---------- Supplied passage

I am using 64 bit ubuntu, and have modified the -m32 flags to be
-m64 in Generators/Dopri_ODEsystem.py, Generators/Radau_ODEsystem.py
and PyCont/ContClass.py. (Simply removing the flags didn't seem to
work…but because of the unpredictable nature of the segfaults, I'm
not sure if there is a difference between removing the -m32 flags and
replacing them with -m64 flags).

When I run the run_all_tests.py script, the final output says:

Test scripts that failed:         test_variable_traj.py         poly_interp_test.py         PyCont_Hopfield.py         interp_dopri_test.py         PyCont_MorrisLecar_TypeI.py         PyCont_MorrisLecar_TypeII.py         PyCont_HindmarshRose.py Summary: Basic PyDSTool functions: appears to be broken on your system Map related modules: appears to work on your system VODE related modules: appears to be broken on your system Symbolic differentiation module: appears to work on your system Parameter estimation module: appears to work on your system PyCont: appears to be broken on your system Dopri ODE systems: appears to be broken on your system Radau ODE systems: appears to work on your system Parameter estimation module with external compilers: appears to work on your system PyCont interface to AUTO: appears to be broken on your system

But, when I rerun some of these tests, there is no problem. Specifically:

The following tests fail (not segfaulting, but due to not finding some
libraries). I think I saw that these are known bugs?? So I have not
included the details of the output of these failures, but if it is
helpful, I am happy to do so (just let me know).

        test_variable_traj.py
        poly_interp_test.py
        PyCont_Hopfield.py

But the following test seems to pass without problem, generates a nice
plot and exits without warnings or errors:

        interp_dopri_test.py

The following tests all segfault when I run them with python, but not
when I run them with ipython!

--------------------
---------- The data

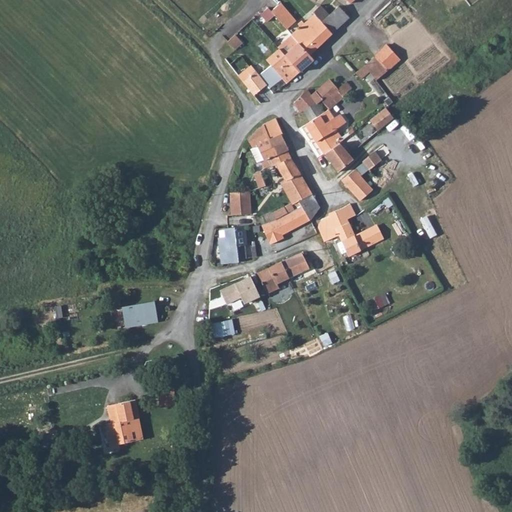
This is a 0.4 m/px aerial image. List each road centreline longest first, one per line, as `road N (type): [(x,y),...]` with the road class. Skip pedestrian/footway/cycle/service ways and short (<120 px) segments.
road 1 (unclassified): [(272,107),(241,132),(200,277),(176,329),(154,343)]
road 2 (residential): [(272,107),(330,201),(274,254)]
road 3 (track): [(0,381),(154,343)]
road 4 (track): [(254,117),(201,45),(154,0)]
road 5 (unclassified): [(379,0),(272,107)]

--------------------
---------- The data

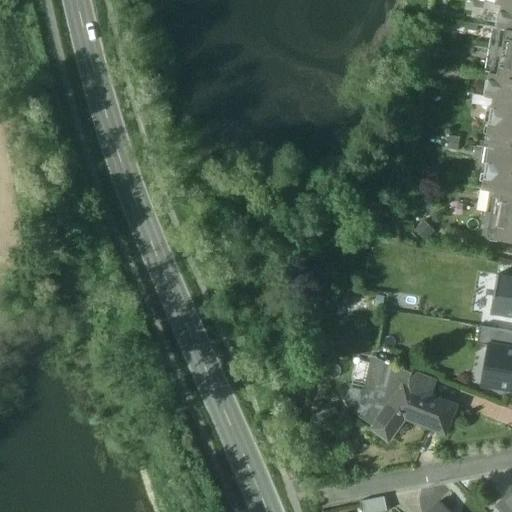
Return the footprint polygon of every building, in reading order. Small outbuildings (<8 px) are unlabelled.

--------------------

▶ [Task instructions]
**1)** Rewrite the PyDSTool forum post from "I am using 64" up to and including "with -m64 flags).", putting "options" in place of "flags".
**2)** Copy out the rows from the line with "This is a 0.4" up to and including the line with "road 5 (unclassified): [(379,0),(272,107)]".

▶ [Results for each task]
**1)**
I am using 64 bit ubuntu, and have modified the -m32 options to be
-m64 in Generators/Dopri_ODEsystem.py, Generators/Radau_ODEsystem.py
and PyCont/ContClass.py. (Simply removing the options didn't seem to
work…but because of the unpredictable nature of the segfaults, I'm
not sure if there is a difference between removing the -m32 options and
replacing them with -m64 options).

**2)**
This is a 0.4 m/px aerial image. List each road centreline longest first, one per line, as `road N (type): [(x,y),...]` with the road class. Skip pedestrian/footway/cycle/service ways and short (<120 px) segments.
road 1 (unclassified): [(272,107),(241,132),(200,277),(176,329),(154,343)]
road 2 (residential): [(272,107),(330,201),(274,254)]
road 3 (track): [(0,381),(154,343)]
road 4 (track): [(254,117),(201,45),(154,0)]
road 5 (unclassified): [(379,0),(272,107)]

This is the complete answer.